Joyce Dunbar (born 1944 in Scunthorpe, England) is an English writer. She primarily writes books for children, and has published over seventy books. Dunbar is perhaps best known for Tell Me Something Happy Before I Go To Sleep, This Is The Star, and the Mouse And Mole series. She is the mother of book author-illustrator Polly Dunbar.
Dunbar was born in 1944 in Scunthorpe, England and is one of four children. Her father was a steel-worker and her mother was a fishing net maker. Dunbar grew up in Lincolnshire.
Dunbar attended Goldsmiths College in London, where she received a Bachelor of Arts in English. After that, she did several jobs, working as a nanny, a waitress, a barmaid, and a salesperson. In 1968, she started working as a teacher in a college drama department of Stratford-on-Avon, England.

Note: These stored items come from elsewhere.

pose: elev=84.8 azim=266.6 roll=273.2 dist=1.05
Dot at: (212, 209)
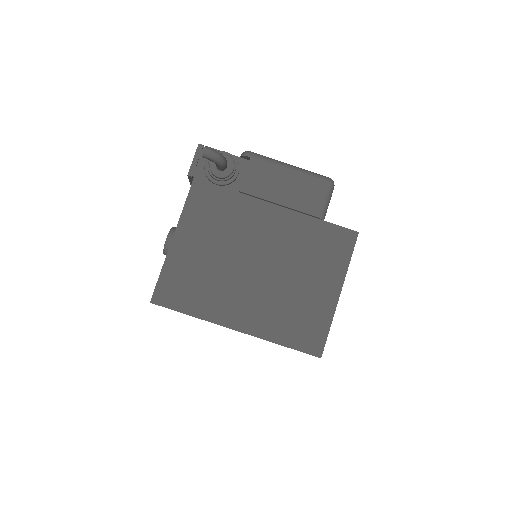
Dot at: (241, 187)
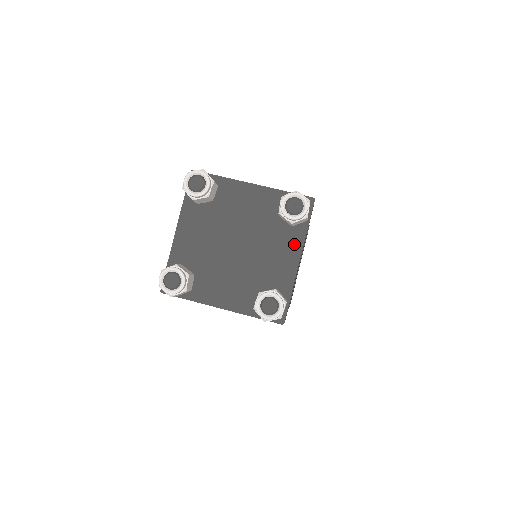
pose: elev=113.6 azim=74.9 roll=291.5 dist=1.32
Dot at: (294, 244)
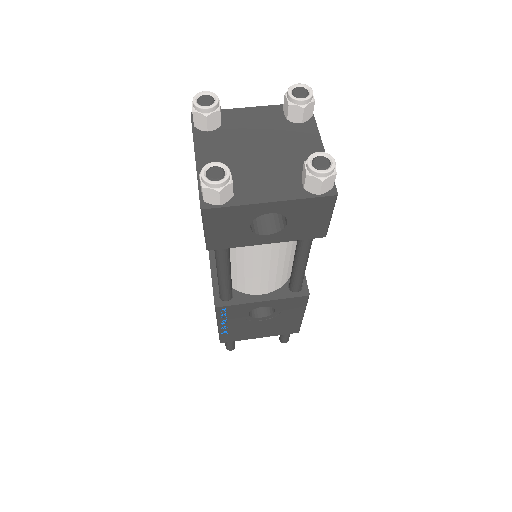
Dot at: (311, 135)
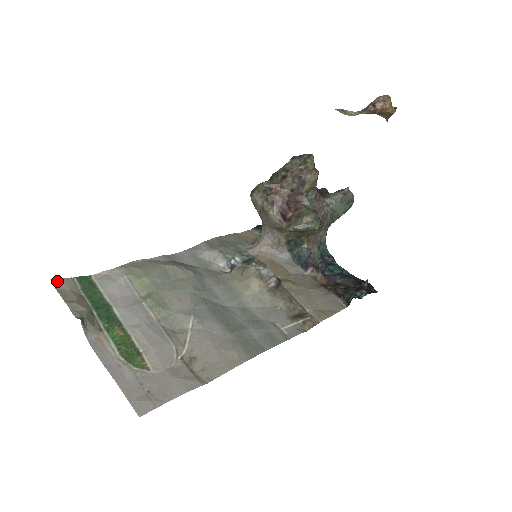
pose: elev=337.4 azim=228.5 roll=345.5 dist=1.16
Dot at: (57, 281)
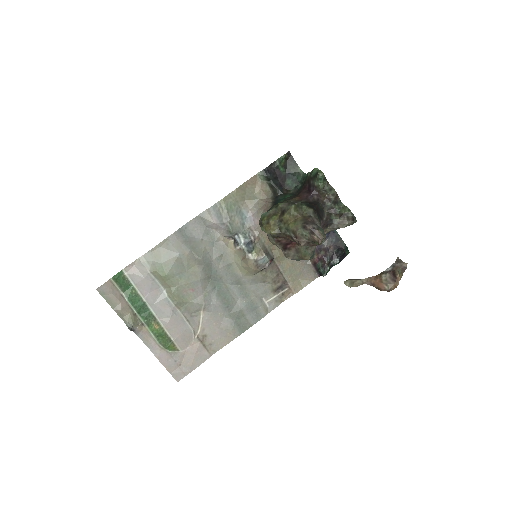
Dot at: (100, 288)
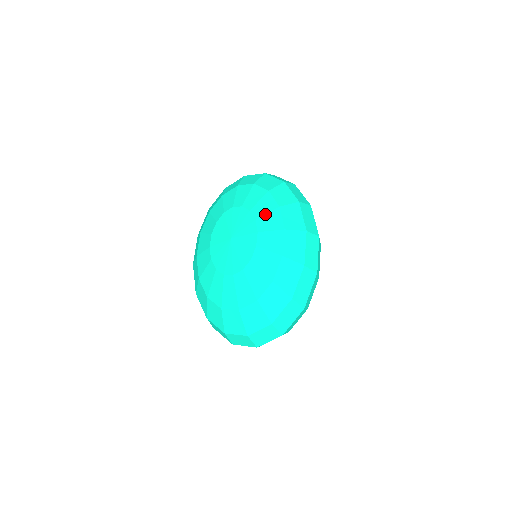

However, due to her gradual loss of hearing, Dunbar had to stop her teaching career and in 1989, she became a full time writer.
Dunbar has two grown up children: Ben, a fashion photographer and Polly, an author illustrator. Dunbar currently lives in Norwich.

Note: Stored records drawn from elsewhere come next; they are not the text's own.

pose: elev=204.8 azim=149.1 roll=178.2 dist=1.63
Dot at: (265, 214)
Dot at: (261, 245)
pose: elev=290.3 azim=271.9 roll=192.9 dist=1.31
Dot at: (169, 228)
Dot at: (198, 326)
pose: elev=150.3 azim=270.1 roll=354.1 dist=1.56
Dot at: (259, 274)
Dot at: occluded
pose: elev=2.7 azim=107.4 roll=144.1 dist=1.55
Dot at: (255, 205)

Dunbar published her first children’s book at age 35.In 1985, Dunbar published Mundo And The Weather-Child - a novel about the imaginary friend of a deaf child, which helped her become a runner up for the Guardian Fiction Award. In 1990, her book A Bun for Barney was made into an interactive video game by BBC Multimedia Corporation.

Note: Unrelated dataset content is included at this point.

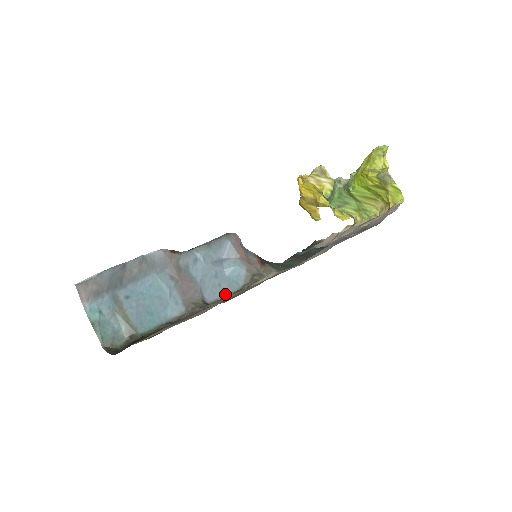
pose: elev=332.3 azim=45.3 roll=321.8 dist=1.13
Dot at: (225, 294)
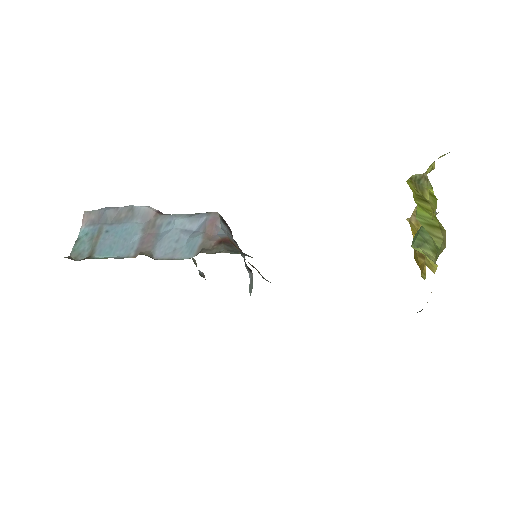
Dot at: (173, 258)
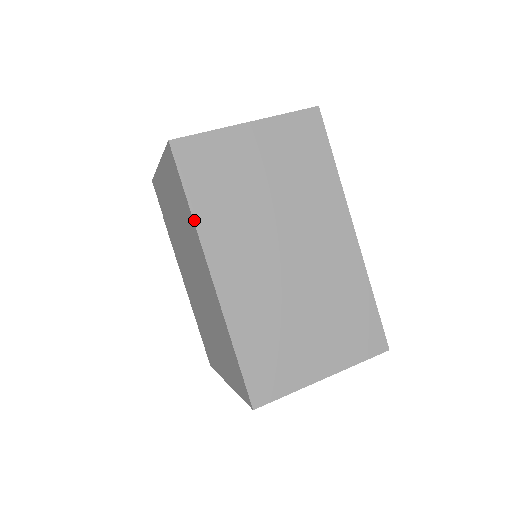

In 1998, she wrote Tell Me Something Happy Before I Go To Sleep, which is recommended as a book to help children feel secure. In 2002 Dunbar did a book tour in the United States to promote this book. Her 2005 picture book Shoe Baby, illustrated by her daughter Polly, was made into a puppet show and is part of the 2006 Brighton Festival.
Dunbar most well-known series, Mouse and Mole, has been adapted into a twenty-six part television animation series by Grasshopper Productions, with voices lent by Alan Bennett and Richard Briers.
Being a person with a hearing impairment, Dunbar has participated in a number of campaigns on behalf of deaf people. In 1998, Dunbar cycled across Cuba in order to raise funds for the National Deaf Children's Society. Her journal Cycle Cuba, a record of this event, was published in 1999. That same year, she had a trip to the Himalayas in support of the founding of a new ashram. Dunbar has also taught English writing for children from Greek island Skyros.
Dunbar is on the steering group for the In The Picture project run by SCOPE, which is about the representation of children with disability in picture books.